Bulcaen Mattijs, Liu Ronald B, Gryspeert Kasper, Thierie Sam, Ramalho Anabela S, Vermeulen François, Casadevall I Solvas Xavier, Carlon Marianne S
Department of Pharmaceutical and Pharmacological Sciences, KU Leuven, 3000 Leuven, Belgium; Department of Chronic Diseases and Metabolism, KU Leuven, 3000 Leuven, Belgium.
Department of Biosystems, KU Leuven, 3001 Leuven, Belgium; Institute for Imaging, Data and Communication, University of Edinburgh, Edinburgh EH93JL, UK.
STAR Protoc. 2025 Mar 21;6(1):103593. doi: 10.1016/j.xpro.2024.103593. Epub 2025 Jan 31.
Here, we present a protocol for the rapid functional screening of gene editing and addition strategies in patient-derived organoids using the deep-learning-based tool DETECTOR (detection of targeted editing of cystic fibrosis transmembrane conductance regulator [CFTR] in organoids).

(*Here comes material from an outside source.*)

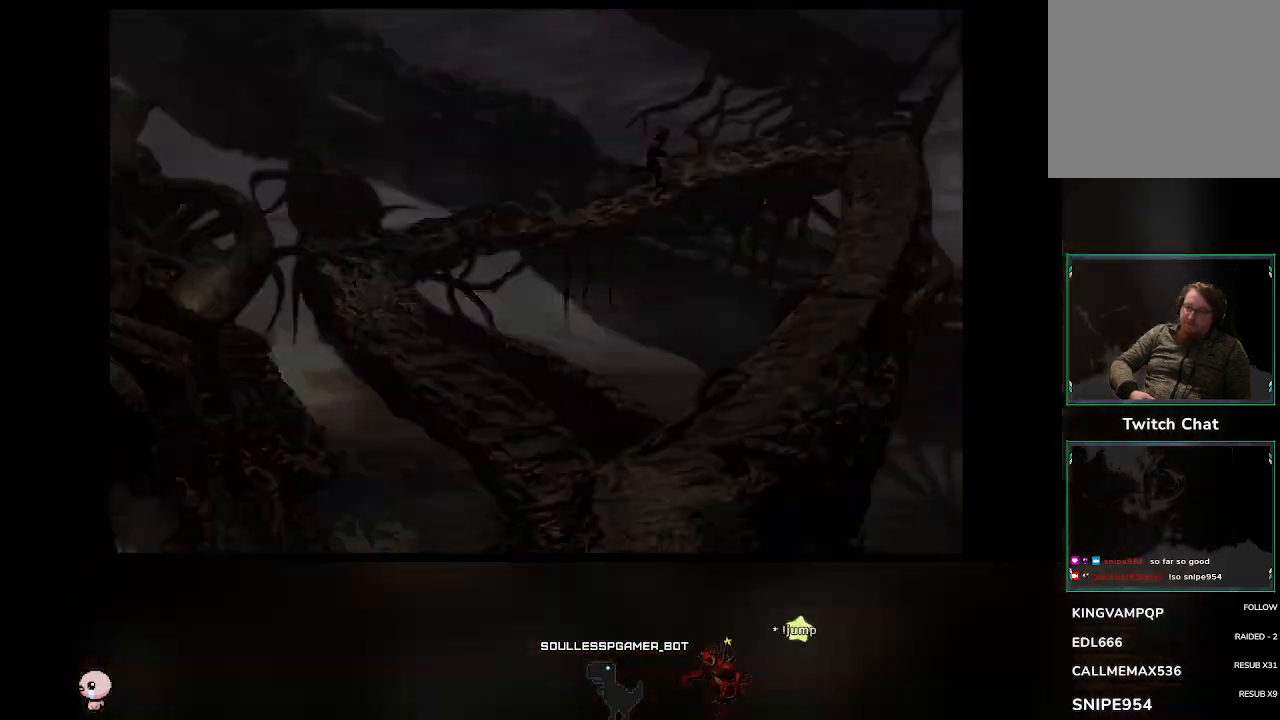
{"buttons": [], "left_stick": "center", "events": [[200, "left_stick", "center"]]}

We describe steps for wet-lab experiments, image acquisition, and CFTR function analysis by DETECTOR. We also detail procedures for applying pre-trained models and training custom models on new customized datasets. For complete details on the use and execution of this protocol, refer to Bulcaen et al..
在此,我们展示了一种使用基于深度学习的工具DETECTOR(检测类器官中囊性纤维化跨膜传导调节因子[CFTR]的靶向编辑)对患者来源的类器官中的基因编辑和添加策略进行快速功能筛选的方案。我们描述了湿实验室实验、图像采集以及通过DETECTOR进行CFTR功能分析的步骤。我们还详细说明了应用预训练模型以及在新的定制数据集上训练定制模型的程序。有关此方案的使用和执行的完整详细信息,请参考布尔凯恩等人的研究。